Input data:

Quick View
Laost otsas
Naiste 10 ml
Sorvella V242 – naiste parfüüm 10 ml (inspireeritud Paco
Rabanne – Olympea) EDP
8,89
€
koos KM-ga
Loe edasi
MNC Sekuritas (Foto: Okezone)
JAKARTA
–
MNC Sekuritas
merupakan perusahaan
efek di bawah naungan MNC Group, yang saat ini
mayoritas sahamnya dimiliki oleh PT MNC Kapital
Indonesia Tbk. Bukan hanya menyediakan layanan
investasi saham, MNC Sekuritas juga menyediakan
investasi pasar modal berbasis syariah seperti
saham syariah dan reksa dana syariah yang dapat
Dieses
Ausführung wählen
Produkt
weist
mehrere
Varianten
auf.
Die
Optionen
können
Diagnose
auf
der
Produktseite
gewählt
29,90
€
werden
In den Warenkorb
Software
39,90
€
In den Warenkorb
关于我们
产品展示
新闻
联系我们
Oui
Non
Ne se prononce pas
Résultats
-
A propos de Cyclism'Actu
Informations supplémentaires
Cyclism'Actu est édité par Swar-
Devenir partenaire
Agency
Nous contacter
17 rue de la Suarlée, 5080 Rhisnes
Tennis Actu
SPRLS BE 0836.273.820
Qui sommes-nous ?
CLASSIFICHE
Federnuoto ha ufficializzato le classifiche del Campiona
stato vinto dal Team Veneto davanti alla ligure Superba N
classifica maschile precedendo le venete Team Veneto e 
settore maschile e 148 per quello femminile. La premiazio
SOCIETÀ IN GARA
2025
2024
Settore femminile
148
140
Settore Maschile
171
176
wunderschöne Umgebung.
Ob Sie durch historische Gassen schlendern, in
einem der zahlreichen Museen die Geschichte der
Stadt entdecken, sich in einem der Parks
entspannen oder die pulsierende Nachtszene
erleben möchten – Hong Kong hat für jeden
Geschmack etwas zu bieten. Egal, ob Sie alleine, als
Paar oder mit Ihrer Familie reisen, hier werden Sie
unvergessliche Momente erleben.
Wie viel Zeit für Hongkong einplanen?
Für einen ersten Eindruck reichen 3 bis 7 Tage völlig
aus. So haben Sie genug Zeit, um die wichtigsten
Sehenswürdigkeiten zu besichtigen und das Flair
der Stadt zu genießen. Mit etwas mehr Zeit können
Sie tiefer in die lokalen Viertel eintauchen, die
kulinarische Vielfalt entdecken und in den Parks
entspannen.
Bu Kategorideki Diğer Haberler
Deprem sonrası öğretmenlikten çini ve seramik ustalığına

Task description: Return all lines in the data that include the word "Cyclism".

Response to this task:
A propos de Cyclism'Actu
Cyclism'Actu est édité par Swar-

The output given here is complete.